People photos with keypoints:
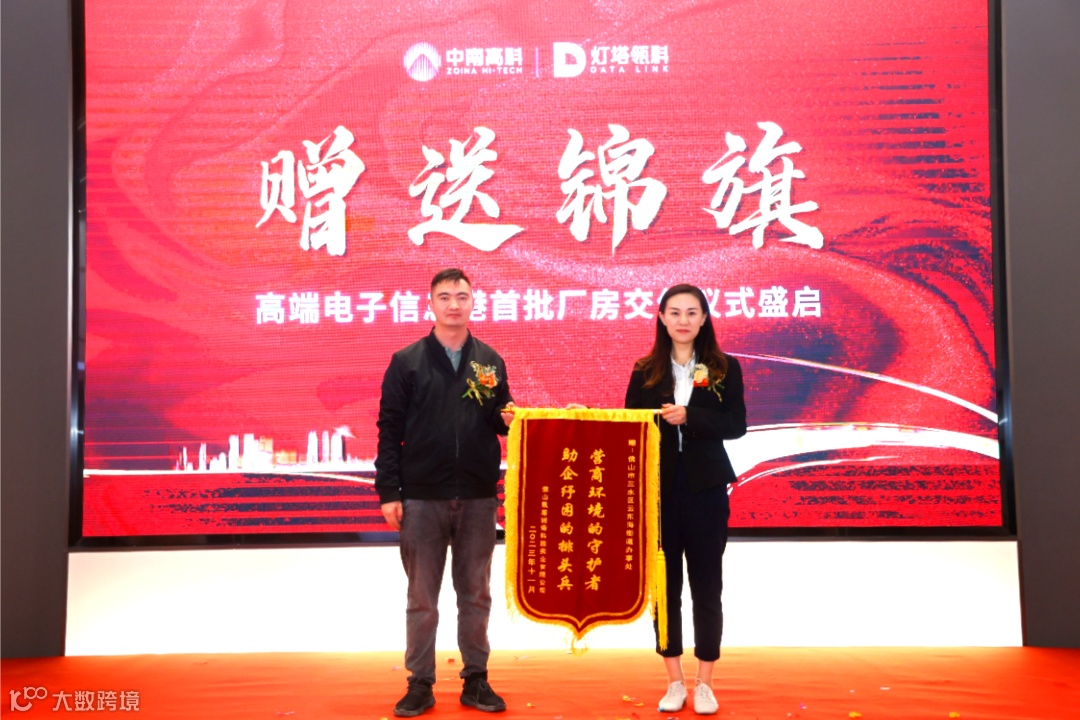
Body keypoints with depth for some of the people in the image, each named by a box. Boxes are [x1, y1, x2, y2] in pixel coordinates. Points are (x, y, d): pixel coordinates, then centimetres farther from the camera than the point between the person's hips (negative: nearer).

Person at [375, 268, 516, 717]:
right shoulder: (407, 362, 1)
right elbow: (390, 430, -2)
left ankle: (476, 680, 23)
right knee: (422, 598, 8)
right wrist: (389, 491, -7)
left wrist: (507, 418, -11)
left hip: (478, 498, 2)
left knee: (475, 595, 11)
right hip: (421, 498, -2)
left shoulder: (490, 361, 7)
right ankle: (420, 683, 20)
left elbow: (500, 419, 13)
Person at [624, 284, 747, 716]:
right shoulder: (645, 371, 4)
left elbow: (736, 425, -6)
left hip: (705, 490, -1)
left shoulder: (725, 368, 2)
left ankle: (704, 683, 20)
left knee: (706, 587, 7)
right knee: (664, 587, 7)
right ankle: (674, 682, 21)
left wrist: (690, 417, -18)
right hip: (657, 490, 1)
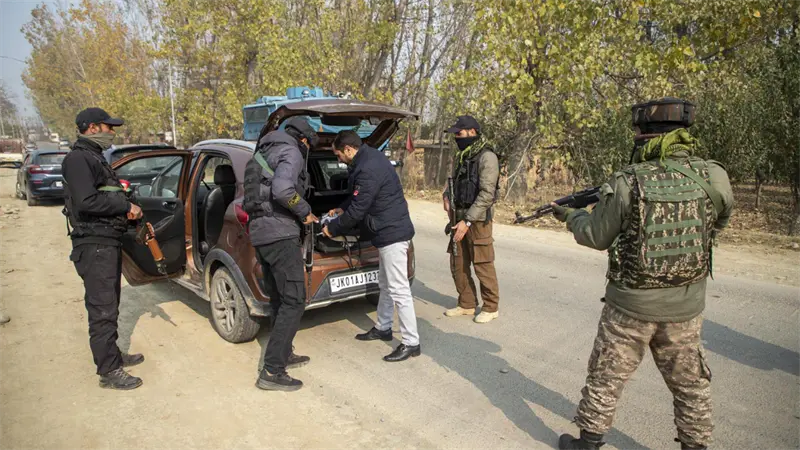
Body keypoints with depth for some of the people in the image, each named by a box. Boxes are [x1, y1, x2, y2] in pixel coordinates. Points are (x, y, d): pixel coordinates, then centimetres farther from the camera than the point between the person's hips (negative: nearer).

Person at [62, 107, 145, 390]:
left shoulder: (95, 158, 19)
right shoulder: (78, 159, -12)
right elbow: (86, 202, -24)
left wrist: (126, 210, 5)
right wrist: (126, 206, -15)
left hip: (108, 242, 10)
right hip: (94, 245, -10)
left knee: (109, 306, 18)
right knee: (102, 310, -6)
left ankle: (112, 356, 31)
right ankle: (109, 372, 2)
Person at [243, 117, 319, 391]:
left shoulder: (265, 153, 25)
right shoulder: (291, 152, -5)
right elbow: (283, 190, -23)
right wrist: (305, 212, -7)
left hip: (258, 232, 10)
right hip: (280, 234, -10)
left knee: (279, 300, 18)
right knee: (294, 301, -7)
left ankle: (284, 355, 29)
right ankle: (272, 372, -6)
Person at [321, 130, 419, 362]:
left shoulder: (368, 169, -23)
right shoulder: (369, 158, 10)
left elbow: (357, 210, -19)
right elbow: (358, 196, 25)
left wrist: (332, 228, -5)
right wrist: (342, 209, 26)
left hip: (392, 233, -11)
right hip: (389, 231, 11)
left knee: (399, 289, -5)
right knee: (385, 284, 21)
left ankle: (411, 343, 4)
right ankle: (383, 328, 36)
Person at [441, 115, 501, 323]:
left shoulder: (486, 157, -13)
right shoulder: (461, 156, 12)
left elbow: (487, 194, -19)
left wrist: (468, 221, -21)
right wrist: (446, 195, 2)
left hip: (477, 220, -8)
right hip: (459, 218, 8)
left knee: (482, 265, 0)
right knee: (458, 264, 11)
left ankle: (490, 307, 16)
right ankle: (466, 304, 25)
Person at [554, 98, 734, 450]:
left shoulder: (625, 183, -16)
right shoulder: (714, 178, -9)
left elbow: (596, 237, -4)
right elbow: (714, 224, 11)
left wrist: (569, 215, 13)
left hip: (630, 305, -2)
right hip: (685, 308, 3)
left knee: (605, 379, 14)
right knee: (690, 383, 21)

* * *

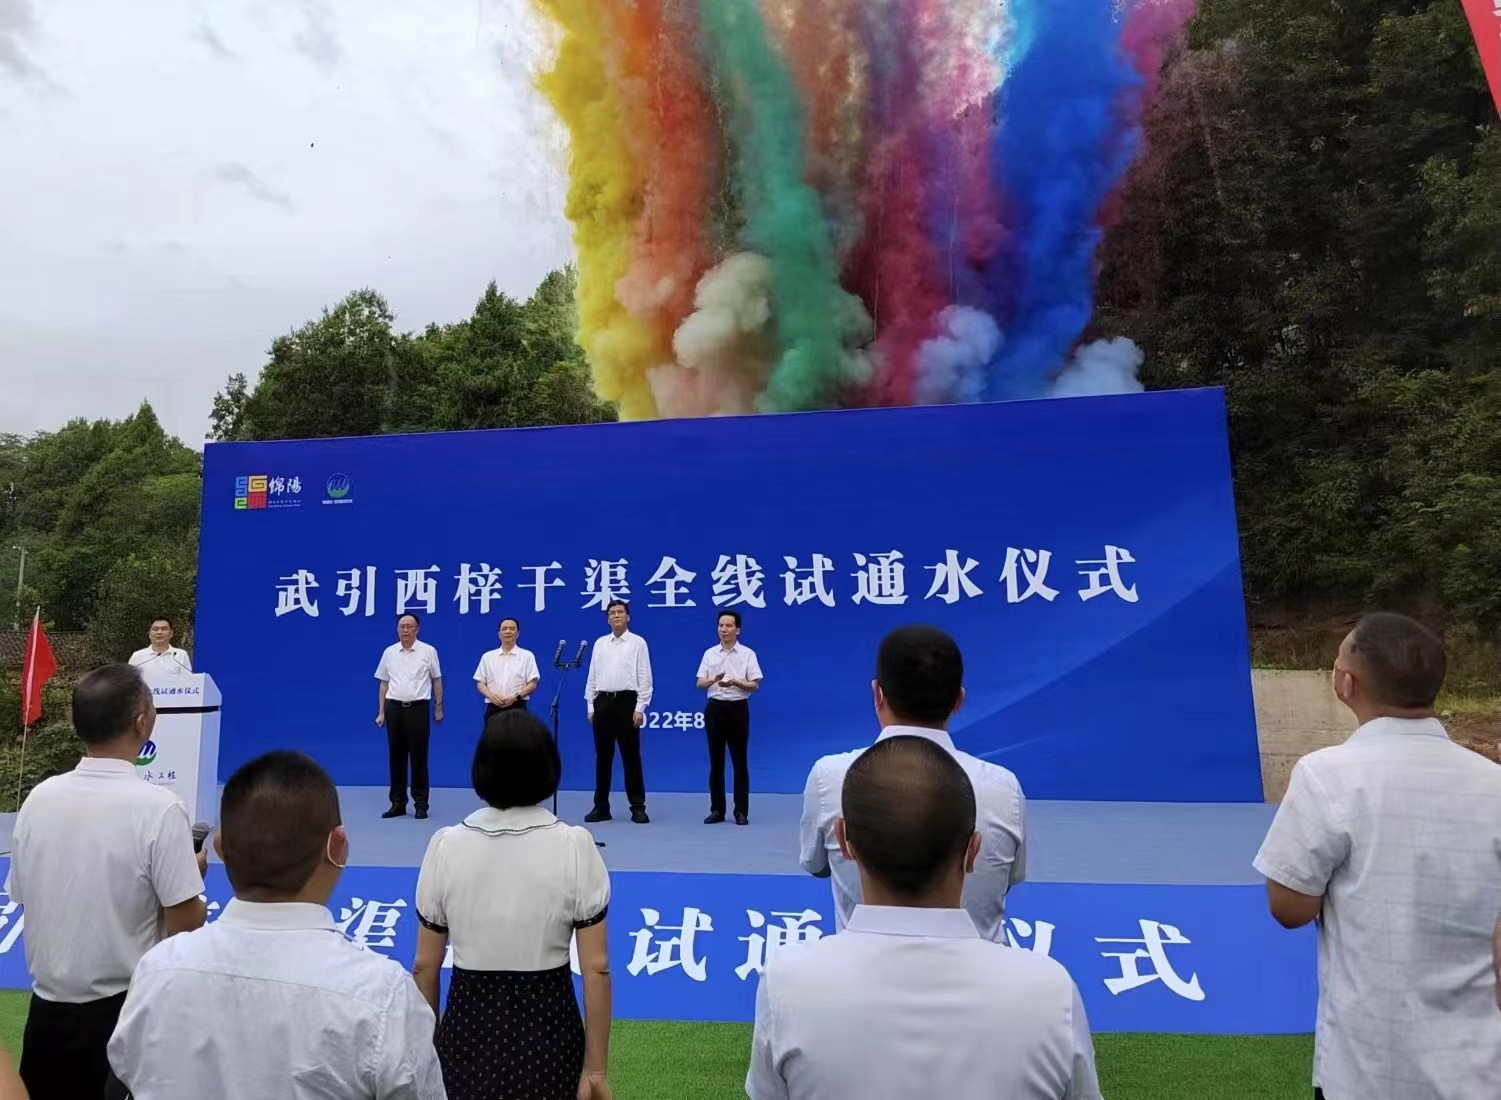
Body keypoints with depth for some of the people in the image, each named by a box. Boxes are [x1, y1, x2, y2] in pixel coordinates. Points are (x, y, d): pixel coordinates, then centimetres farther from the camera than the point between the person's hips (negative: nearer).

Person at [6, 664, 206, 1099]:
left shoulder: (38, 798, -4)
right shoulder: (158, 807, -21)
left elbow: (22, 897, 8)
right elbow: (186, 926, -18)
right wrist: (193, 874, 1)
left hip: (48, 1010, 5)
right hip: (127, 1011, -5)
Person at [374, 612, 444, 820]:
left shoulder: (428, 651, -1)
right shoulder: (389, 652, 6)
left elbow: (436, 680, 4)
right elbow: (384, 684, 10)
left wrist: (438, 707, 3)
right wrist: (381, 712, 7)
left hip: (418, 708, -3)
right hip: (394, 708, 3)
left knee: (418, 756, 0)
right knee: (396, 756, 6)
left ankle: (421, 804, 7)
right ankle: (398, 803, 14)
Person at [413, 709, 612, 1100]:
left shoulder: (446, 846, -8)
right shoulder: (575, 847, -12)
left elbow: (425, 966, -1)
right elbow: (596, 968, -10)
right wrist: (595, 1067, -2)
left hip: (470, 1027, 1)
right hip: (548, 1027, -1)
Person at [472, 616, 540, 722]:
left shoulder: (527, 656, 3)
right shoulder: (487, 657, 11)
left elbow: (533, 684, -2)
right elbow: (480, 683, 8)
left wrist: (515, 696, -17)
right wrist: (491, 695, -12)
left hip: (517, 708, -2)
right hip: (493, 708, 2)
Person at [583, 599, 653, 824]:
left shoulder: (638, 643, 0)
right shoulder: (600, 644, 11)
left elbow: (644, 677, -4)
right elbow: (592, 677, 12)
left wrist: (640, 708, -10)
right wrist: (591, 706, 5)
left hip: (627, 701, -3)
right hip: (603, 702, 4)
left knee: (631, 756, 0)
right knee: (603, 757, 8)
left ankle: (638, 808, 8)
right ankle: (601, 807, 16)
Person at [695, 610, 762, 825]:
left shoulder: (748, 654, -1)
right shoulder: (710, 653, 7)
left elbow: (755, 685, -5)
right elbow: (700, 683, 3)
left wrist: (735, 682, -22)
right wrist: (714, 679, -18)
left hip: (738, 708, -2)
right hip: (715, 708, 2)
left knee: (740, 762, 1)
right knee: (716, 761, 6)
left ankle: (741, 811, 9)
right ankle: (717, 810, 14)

#### About this task:
The lines above, starting at the one with "left shoulder: (446, 846, -8)" and ending at the one with "right hip: (493, 708, 2)", are the only ones to return, exactly as written.

#### Response for this exercise:
left shoulder: (446, 846, -8)
right shoulder: (575, 847, -12)
left elbow: (425, 966, -1)
right elbow: (596, 968, -10)
right wrist: (595, 1067, -2)
left hip: (470, 1027, 1)
right hip: (548, 1027, -1)
Person at [472, 616, 540, 722]:
left shoulder: (527, 656, 3)
right shoulder: (487, 657, 11)
left elbow: (533, 684, -2)
right elbow: (480, 683, 8)
left wrist: (515, 696, -17)
right wrist: (491, 695, -12)
left hip: (517, 708, -2)
right hip: (493, 708, 2)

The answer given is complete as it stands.